[Brief] Starting at the line containing "scientific name: Potamogeton gramineus" and continuing through the last of the lines, repeat that stretch with "collection date" swapped for "date collected", leaving everything else unchanged.

[Raw records]
——————

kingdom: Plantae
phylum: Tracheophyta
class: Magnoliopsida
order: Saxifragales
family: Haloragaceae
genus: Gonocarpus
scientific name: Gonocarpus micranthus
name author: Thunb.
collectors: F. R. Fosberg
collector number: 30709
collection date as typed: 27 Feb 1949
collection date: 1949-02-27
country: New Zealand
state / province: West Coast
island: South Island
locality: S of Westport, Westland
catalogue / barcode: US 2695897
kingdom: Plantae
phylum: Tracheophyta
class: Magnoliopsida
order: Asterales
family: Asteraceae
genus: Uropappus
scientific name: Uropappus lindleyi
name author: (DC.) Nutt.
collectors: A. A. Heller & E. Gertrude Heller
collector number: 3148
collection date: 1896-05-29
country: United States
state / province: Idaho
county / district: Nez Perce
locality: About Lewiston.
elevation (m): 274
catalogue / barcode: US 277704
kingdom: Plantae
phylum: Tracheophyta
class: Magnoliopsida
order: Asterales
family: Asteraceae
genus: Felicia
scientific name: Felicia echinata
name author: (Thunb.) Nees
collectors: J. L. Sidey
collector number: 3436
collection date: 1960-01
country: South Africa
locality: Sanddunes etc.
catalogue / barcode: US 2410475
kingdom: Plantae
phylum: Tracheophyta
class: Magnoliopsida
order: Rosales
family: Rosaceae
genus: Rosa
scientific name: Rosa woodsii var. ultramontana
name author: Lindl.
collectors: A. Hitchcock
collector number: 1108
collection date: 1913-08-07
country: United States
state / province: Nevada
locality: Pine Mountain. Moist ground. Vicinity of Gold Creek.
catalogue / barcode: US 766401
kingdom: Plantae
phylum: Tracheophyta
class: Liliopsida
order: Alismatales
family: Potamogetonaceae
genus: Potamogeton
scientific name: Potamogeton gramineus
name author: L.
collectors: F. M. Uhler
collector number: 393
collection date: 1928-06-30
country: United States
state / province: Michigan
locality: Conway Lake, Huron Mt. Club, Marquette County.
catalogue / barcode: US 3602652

——————

[Answer to this exercise]
scientific name: Potamogeton gramineus
name author: L.
collectors: F. M. Uhler
collector number: 393
date collected: 1928-06-30
country: United States
state / province: Michigan
locality: Conway Lake, Huron Mt. Club, Marquette County.
catalogue / barcode: US 3602652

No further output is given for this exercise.